— Instructions to follow —
Write the next part of the court order on Derrick Lewis Davis's habeas petition, picking up right after its last sentence.

United States District Court, Central District of California

January 8, 2015

Derrick Lewis Davis
v.
Mark D. Biter

Honorable Kenly Kiya Kato, United States Magistrate Judge

(IN CHAMBERS) ORDER DENYING MOTION TO DISMISS WITHOUT PREJUDICE AND DIRECTING PETITIONER TO FILE RESPONSE

On April 23, 2014, Derrick Lewis Davis ("Petitioner"), a California state prisoner proceeding pro se, constructively filed the instant Petition for Writ of Habeas Corpus ("Petition") pursuant to 28 U.S.C. § 2254(d), with this Court. (ECF Docket No. ("dkt.") 1). In the Petition, Petitioner challenges his convictions in Los Angeles County Superior Court for: (1) two counts of inflicting corporal injury on a cohabitant, in violation of California Penal Code section 273.5(a); and (2) one count of attempting to prevent a witness from reporting a crime, in violation of California Penal Code section 136.1(b)(1). (Id.). Petitioner sets forth four grounds for habeas relief: (1) violation of Petitioner's right of cross-examination under the Confrontation Clause of the Sixth Amendment; (2) violation of Petitioner's Sixth Amendment right to self-representation; (3) ineffective assistance of appellate counsel; and (4) use of physical restraints at Petitioner's trial, in violation of Petitioner's Fifth Amendment rights ("Claim Four").[1] (Dkt. 1-1).

— Provided records —
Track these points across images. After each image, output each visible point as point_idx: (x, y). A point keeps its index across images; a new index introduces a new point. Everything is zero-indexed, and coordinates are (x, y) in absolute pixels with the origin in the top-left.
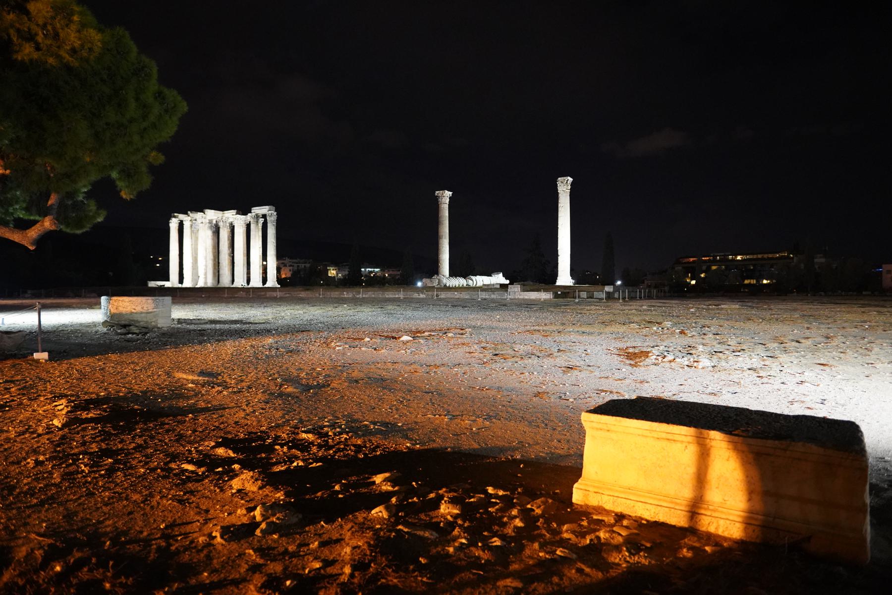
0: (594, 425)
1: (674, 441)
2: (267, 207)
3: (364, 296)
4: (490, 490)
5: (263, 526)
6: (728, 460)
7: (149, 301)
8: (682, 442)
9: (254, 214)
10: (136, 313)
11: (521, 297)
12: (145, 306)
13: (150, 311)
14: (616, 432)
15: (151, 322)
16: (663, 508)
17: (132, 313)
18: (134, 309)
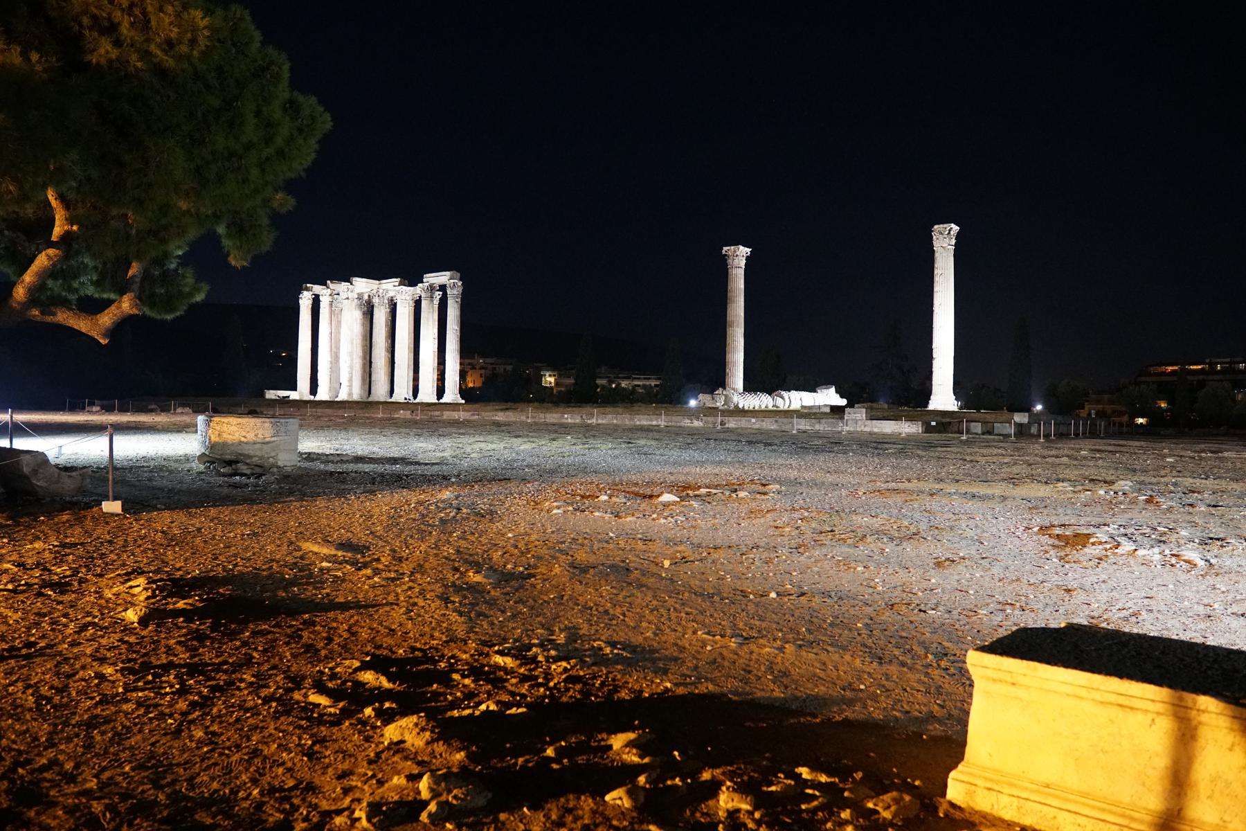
0: (990, 673)
1: (1132, 708)
2: (448, 273)
3: (600, 421)
4: (805, 772)
5: (432, 807)
6: (1231, 750)
7: (266, 425)
8: (1146, 711)
9: (427, 284)
10: (246, 443)
11: (867, 429)
12: (260, 432)
13: (267, 440)
14: (1028, 687)
15: (268, 458)
16: (1109, 825)
17: (241, 442)
18: (245, 437)
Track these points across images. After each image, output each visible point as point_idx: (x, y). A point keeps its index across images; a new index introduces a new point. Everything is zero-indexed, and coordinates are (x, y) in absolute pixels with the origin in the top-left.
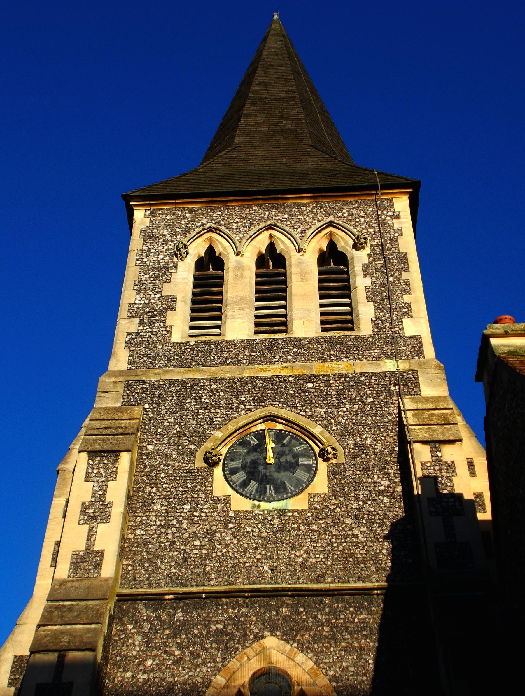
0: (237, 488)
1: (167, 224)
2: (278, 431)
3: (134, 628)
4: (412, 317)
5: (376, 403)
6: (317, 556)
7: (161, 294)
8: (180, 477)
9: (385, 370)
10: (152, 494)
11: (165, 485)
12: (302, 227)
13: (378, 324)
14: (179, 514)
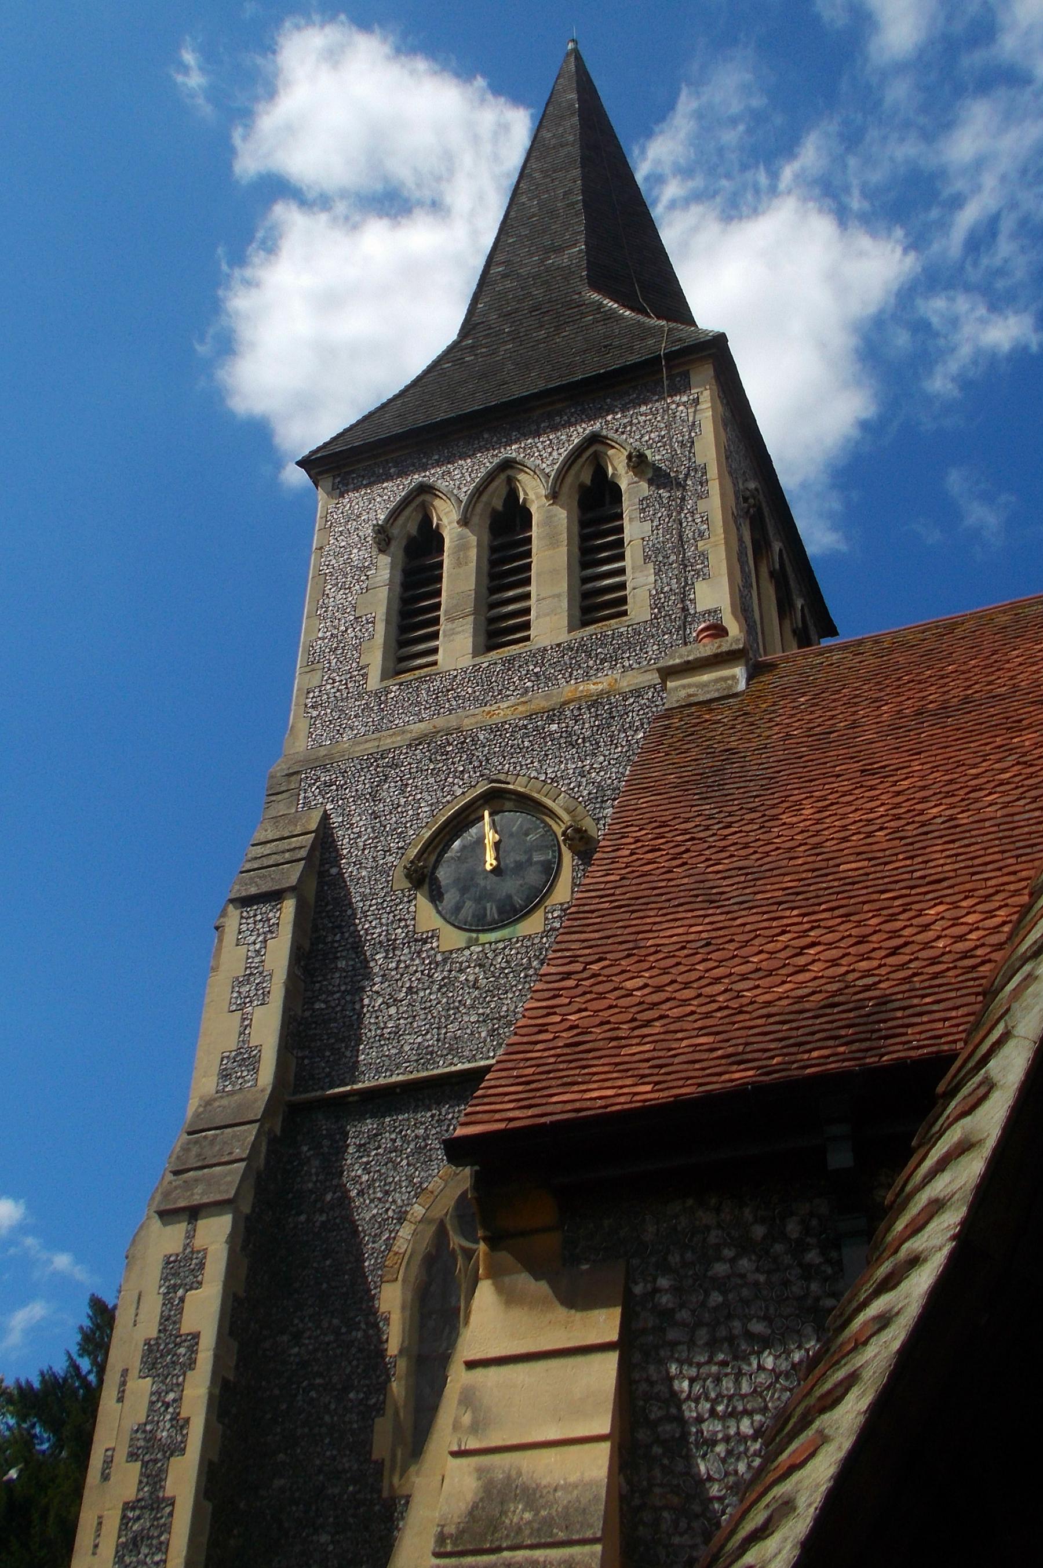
0: (448, 917)
3: (309, 1149)
10: (336, 945)
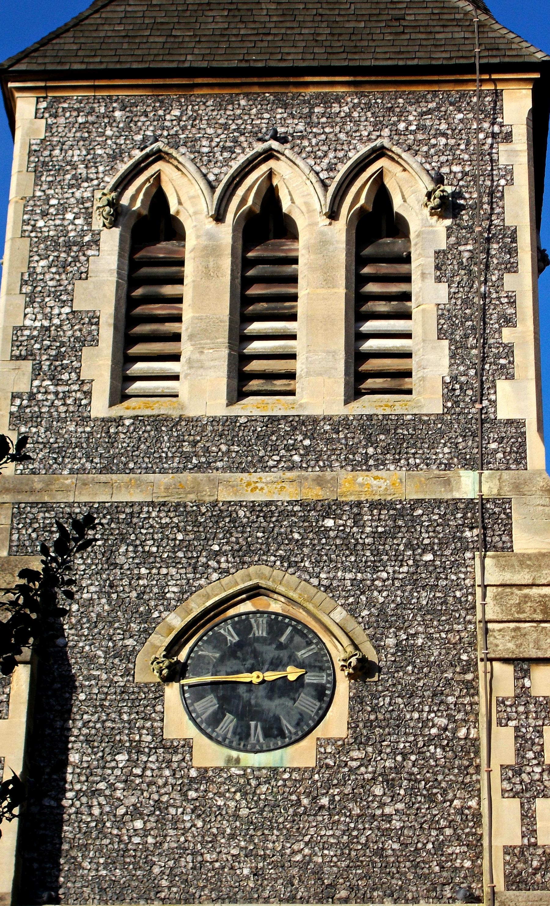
0: (203, 726)
1: (78, 134)
2: (273, 617)
4: (512, 377)
5: (438, 563)
6: (326, 852)
7: (72, 307)
8: (111, 700)
9: (457, 495)
11: (85, 717)
12: (331, 155)
13: (455, 390)
14: (109, 771)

— Exercise answer —
On November 20, 2014, Respondent filed a Motion to Dismiss, contending the Petition is untimely and that Claim Four is unexhausted. (Dkt. 24). Petitioner has failed to file a timely Opposition to the Motion.

After considering the above issues, the Court makes the following determinations.

A. Timeliness of the Petition

The instant Petition was filed after April 24, 1996, the effective date of the Antiterrorism and Effective Death Penalty Act of 1996 ("AEDPA"). Therefore, the Court must apply the requirements for habeas relief set forth in AEDPA when reviewing the Petition. Soto v. Ryan, 760 F.3d 947 (9th Cir. 2014) (citing Lindh v. Murphy, 521 U.S. 320, 336, 117 S.Ct. 2059, 138 L.Ed.2d 481 (1997)). AEDPA contains a one-year statute of limitations for a petition for writ of habeas corpus filed in federal court by a person in custody pursuant to a judgment of a state court. 28 U.S.C. § 2244(d)(1) ("Section 2244(d)(1)").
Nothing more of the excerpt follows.